The relevance of the film to WaPreG is the fact that it is all about waste and its extensive effects on the environment.  This film looked primarily at plastic waste however one glass jar was rescued from the gyre.  What is important to note is that no matter who you are or where you are from, your use of plastics and your waste will have an effect on the whole planet and others with whom you share the planet.

A point of interest:
While within the gyre, the crew found a mass of nets; it was an exciting moment when they found it.  I was fascinated at seeing the shots of this under the water and after collecting the nets, watching them realize how many nets that mass really was (uncountable) was amazing.  It is one thing to know the nets can be left in the ocean and can catch anything while floating as ghost-nets, but seeing how many will catch each other is completely different.  Also, seeing that they caught so many of the plastics within the ocean was both comforting, since they are taking the larger pieces, and disheartening, because this is how bad we have let the oceans get.

The purpose of this particular documentary is to show viewers to what extent the problem is now at; the gyre is not an island, like the title implies.  Instead, the gyre is actually a trash soup, as mentioned in this and a few other documentaries.  The subject was both viewed critically and described.  The advantage of having the crew narrating the film is that the audience was able to both see and hear what was being observed and to hear how the crew members thought about this in a critical way.  The film was not ideological, however it touched on the current paradigm of the overuse of plastics and how that is affecting our oceans.  To understand the documentary, it is important to understand that plastic is not a necessary product, but is actually a social construct.  It is a material one, but a social construct nonetheless.  In understanding this, the documentary is enlightening, rather than discouraging.

What needs to be done was told, i.e. that though we cannot clean the ocean, we can stop using these plastics that are ending up in our oceans, so that the ocean can clean itself out with time, by depositing these particles and pieces on our beaches.  What was left unsaid, however, is how we can stop using plastics.  Plastics are a large part of society at this point, so many feel it is impossible to live without plastics.  The solution that is given is vague, making it difficult for the viewer to act on the solution, as it may seem impossible for many.  We need to remember that at one time in the not-so-distant past, we did not use plastics.  We can survive without plastic and can only guarantee our survival if we stop using them, as can be seen in this documentary.

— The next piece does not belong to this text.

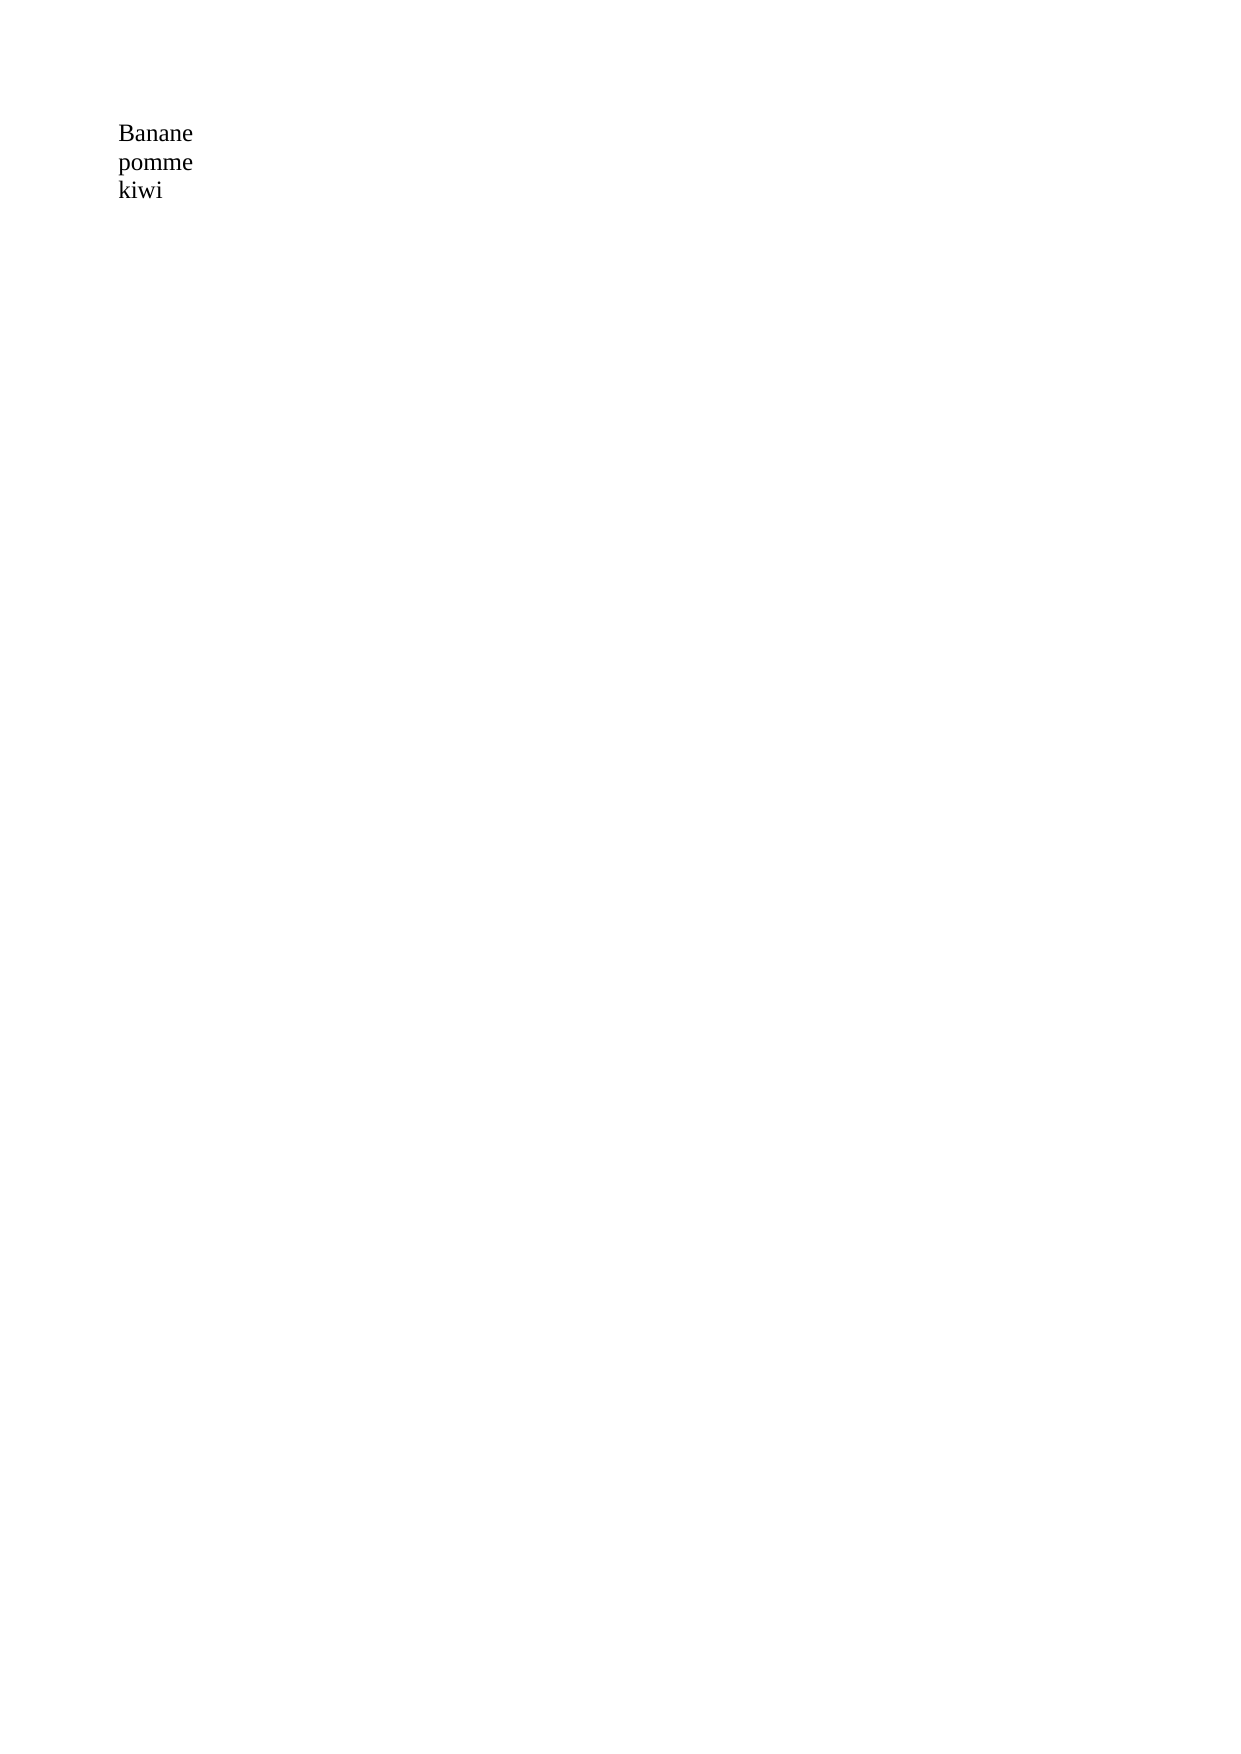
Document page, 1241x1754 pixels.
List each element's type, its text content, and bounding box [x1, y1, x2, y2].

There is no way to clean the ocean.  We can only know about the problem and prepare for the future and stop it from getting worse.  Though this documentary does not come up with the solutions, WaPreG has the goal to find those solutions with people and help them to apply those solutions to achieve their personal or group goals.  We are going to help Ghanaians start the dialogue about trash in Ghana.  From there, we will facilitate the finding of solutions for preventing the use of plastic.  A comment was made by a crew member about the need for developing countries (like Ghana) to reduce their waste.  It was acknowledged that developed countries are not helping the problem by throwing their waste in these countries (such as e-waste in Ghana).  WaPreG wants to change that at least in Ghana, by helping Ghanaians prevent the waste that is degrading the local environment.  One important thing to know, however, is that the global environment is just as badly affected as the local by that same waste.

Now, here is a quote by Stanley Tucci:
Like Joseph Mitchell, I would scour the streets of New York and find little pieces of what other people people think of as junk and collect it.